La tragedia di Cutro: Tutti colpevoli nessun colpevole? Basta con lo stucchevole e vigliacco gioco delle parti
(di Michele Giardina) – Steccato di Cutro, frazione del Comune di Cutro (Crotone), è una bella località turistica balneare calabrese, accarezzata dal mare Ionio. Posto splendido. Un dono di serenità e pace confezionato per l’uomo da madre natura. Un tacito invito ad ammirare i luoghi e a rendere omaggio alla loro bellezza. Posto da vivere … che sa di vita … lontano mille miglia dalla morte … che, ahinoi, quando meno te lo aspetti, te la ritrovi comunque dietro l’angolo.
Un caicco partito quattro giorni fa dalla Turchia con oltre 200 migranti a bordo, spinto e urtato da onde impietose, si infrange in una secca e conclude il suo drammatico viaggio della speranza spaccandosi a meno di cento metri dalla costa.
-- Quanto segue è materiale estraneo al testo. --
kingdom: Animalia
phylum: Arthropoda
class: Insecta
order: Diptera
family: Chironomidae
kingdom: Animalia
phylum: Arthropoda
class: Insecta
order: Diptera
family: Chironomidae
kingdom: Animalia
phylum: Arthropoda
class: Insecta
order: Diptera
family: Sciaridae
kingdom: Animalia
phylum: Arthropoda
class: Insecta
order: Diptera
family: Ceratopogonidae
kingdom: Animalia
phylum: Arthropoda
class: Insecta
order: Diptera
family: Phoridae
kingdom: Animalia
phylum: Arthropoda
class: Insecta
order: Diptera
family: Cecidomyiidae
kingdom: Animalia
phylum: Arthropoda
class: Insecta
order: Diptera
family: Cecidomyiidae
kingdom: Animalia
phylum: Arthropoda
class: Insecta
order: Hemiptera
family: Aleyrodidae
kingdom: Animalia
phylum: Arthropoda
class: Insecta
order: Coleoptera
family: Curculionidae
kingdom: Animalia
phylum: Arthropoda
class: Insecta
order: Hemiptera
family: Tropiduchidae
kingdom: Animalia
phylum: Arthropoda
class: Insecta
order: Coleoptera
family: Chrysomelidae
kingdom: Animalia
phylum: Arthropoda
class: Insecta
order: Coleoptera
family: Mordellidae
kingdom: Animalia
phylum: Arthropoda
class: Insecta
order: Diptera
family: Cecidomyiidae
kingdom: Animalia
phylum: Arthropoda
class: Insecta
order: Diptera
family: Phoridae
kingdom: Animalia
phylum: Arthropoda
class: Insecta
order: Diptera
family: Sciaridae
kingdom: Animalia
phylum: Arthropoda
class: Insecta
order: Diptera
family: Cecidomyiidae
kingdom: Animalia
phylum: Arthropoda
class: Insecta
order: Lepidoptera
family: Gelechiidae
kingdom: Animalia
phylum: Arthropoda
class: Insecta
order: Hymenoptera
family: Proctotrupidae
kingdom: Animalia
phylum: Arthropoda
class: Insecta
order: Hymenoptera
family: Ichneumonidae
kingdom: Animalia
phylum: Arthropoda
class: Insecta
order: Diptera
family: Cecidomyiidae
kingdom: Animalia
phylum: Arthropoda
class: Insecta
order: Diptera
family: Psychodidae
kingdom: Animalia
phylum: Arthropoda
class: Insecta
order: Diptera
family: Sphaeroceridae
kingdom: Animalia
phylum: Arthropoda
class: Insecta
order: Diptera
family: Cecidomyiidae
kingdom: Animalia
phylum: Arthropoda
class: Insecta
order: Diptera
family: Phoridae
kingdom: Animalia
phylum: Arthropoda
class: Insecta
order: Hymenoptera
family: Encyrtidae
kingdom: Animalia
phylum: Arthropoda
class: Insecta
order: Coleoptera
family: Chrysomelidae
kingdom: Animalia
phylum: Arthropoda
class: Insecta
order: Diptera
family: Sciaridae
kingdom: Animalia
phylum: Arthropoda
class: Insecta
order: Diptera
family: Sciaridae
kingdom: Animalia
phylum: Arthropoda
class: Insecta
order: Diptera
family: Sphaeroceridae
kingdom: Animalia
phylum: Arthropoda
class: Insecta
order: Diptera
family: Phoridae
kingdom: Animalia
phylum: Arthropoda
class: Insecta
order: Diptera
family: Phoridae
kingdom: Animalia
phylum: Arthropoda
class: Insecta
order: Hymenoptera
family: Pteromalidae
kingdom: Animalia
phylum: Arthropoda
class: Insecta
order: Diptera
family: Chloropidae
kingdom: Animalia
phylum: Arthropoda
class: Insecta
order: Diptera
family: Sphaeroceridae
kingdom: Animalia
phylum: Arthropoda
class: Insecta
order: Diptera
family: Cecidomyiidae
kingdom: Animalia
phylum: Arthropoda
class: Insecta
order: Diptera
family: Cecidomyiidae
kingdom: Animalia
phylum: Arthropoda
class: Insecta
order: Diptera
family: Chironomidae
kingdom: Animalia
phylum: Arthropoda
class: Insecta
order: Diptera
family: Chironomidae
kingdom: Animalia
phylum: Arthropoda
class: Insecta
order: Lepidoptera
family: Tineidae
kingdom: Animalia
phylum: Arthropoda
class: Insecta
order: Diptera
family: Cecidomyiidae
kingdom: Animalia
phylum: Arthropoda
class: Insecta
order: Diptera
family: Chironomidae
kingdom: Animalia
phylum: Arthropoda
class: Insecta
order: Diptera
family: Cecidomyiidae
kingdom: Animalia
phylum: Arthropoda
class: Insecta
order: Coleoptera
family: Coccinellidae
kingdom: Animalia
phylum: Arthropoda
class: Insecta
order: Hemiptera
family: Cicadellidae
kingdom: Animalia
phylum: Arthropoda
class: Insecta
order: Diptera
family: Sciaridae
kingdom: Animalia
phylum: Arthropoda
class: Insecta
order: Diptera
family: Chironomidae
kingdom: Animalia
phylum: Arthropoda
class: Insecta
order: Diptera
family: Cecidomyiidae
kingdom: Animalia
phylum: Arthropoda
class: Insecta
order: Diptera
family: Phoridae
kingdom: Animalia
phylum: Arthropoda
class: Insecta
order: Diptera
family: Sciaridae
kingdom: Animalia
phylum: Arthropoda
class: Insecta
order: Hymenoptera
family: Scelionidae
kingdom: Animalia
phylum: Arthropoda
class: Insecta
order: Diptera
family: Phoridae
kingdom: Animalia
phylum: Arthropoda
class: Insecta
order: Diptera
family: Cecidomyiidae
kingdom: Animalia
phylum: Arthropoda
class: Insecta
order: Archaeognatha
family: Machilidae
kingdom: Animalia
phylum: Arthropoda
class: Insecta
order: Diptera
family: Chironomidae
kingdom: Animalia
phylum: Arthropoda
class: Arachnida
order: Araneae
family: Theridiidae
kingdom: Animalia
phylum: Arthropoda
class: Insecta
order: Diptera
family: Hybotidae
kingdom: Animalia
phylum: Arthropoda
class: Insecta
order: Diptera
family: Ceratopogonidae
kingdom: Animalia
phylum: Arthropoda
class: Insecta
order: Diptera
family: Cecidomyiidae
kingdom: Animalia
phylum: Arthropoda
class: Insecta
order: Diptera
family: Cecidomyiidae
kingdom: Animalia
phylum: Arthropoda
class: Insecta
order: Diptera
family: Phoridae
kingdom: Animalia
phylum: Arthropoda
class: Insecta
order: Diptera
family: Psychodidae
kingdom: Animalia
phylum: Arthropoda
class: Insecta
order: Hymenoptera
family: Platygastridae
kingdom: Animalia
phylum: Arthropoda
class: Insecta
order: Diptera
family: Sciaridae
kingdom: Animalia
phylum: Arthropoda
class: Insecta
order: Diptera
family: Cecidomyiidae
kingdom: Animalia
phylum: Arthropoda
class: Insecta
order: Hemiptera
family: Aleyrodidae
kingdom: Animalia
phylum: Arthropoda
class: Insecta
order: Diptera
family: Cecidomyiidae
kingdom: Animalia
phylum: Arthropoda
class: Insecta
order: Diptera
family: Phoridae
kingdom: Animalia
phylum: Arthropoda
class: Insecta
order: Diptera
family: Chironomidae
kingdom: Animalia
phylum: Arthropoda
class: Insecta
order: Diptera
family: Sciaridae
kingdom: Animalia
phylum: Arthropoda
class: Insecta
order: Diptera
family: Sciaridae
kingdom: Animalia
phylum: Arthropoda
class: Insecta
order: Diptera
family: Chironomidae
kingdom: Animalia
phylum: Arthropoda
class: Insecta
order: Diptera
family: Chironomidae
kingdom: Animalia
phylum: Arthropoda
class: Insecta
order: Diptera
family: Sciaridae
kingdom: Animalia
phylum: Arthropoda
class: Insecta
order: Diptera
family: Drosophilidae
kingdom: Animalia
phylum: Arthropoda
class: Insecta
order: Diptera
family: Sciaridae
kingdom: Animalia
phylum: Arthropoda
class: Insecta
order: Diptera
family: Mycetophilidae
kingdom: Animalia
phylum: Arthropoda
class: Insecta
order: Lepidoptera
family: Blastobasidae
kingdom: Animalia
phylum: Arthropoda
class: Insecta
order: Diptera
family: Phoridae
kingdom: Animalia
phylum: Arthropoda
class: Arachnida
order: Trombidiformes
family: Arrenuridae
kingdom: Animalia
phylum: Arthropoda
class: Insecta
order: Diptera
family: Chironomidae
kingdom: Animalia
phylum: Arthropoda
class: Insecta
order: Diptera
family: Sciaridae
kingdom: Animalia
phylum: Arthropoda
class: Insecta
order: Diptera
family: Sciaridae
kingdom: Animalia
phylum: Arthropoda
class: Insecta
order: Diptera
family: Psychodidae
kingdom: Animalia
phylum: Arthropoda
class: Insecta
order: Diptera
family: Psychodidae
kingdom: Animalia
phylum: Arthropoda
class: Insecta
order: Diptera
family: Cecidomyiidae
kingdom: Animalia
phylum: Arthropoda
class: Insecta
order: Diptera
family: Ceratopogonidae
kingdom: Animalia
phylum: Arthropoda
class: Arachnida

Una strage. L’ennesima. Circa 80 le persone salvate. Sessantadue, ad oggi, i cadaveri recuperati. Tra le vittime anche due gemelli di pochi anni ed un bimbo di sei-sette mesi. Secondo alcune stime sarebbero non meno di 20 i bambini morti in mare.
I migranti a bordo provenivano da Iraq, Iran, Afghanistan e Siria. Sempre più numerosi i viaggi della speranza disperata che seguono la rotta turca organizzati da bande di trafficanti di vite umane.
In questo tratto di mare nessuna presenza di navi Ong, che preferiscono altri lidi. E, a quanto pare, insufficienti anche i controlli da parte delle autorità marittime del nostro Paese. Fotocopia di cento altre questa terribile tragedia di Steccato di Cutro.
Diciotto novembre del 2005. A seguito di un naufragio muoiono 25 migranti a pochi metri da una spiaggia vicino Scicli.
Trenta settembre 2013. Altri 13 migranti annegano nel tentativo di raggiungere a nuoto la spiaggia di Sampieri, dopo essersi tuffati dall’imbarcazione sulla quale viaggiavano, rimasta incagliata a pochi metri dalla riva.
Tre ottobre 2013. A Lampedusa la più grande tragedia dell’immigrazione: su un barcone che avanza lentamente nei pressi dell’Isola dei Conigli, centinaia di migranti somali ed eritrei guardano la costa vicinissima a Lampedusa. Sono a due passi dalla terraferma. Per segnalare la loro posizione alcuni fuggitivi incendiano una coperta. In pochi attimi succede l’inferno. Trecentosessantotto i migranti morti, centocinquantacinque le persone salvate tra cui sei donne e due bambini.
I momenti di indignazione il giorno dopo la tragedia di ogni nubifragio sanno di ipocrisia, presa per i fondelli, perdita di tempo voluto, ricercato, organizzato, infinita melina drammatica intrisa di sale, di tradimento, di morte.
Tutti a lamentarsi e a gridare “vergogna”. Dai pulpiti di tutto il mondo e a tutti i livelli: vergogna Italia, vergogna Europa, vergogna Onu, vergogna Mondo. Se proviamo vera vergogna perché mai la tragedia continua?
Siamo in piena Quaresima. Difficile stabilire quanti Tir di cenere sarebbero necessari per consentire ai responsabili della morte in mare di migliaia e migliaia di uomini, donne e bambini di cospargersi il capo di cenere.
Tutti colpevoli nessun colpevole? Bisogna uscire da questo maledetto e irresponsabile modo di dire. Siamo stufi del cordoglio – cantilena che sa di insulto. Basta con lo stucchevole e vigliacco gioco delle parti. Il mare è pieno di morti innocenti, accompagnati da sermoni, accorati appelli religiosi e laici, prediche, parole roboanti, convegni, assemblee e dibattiti del nulla.
Quest’ultimo naufragio pone inoltre, ancora una volta, un inquietante interrogativo. Che riguarda il controllo delle nostre coste e la sicurezza nazionale. Se il peschereccio frantumatosi a cento metri da una località delle coste calabre dopo una navigazione di quattro giorni non è stato visto da nessuno, la domanda è questa: come mai le stazioni radar, gli elicotteri della Squadriglia aeronavale della Guardia di Finanza, le motovedette della Capitaneria di porto, dei Carabinieri e della Guardia di Finanza non si sono accorti di nulla?
Mah!
E niente … nello stesso momento in cui poniamo la domanda, la ritiriamo immediatamente, memori del fatto che, da decenni, purtroppo, sbarcano autonomamente dalle nostre parti barche, barchini e motoscafi che, misteriosamente, sfuggono a qualsiasi controllo.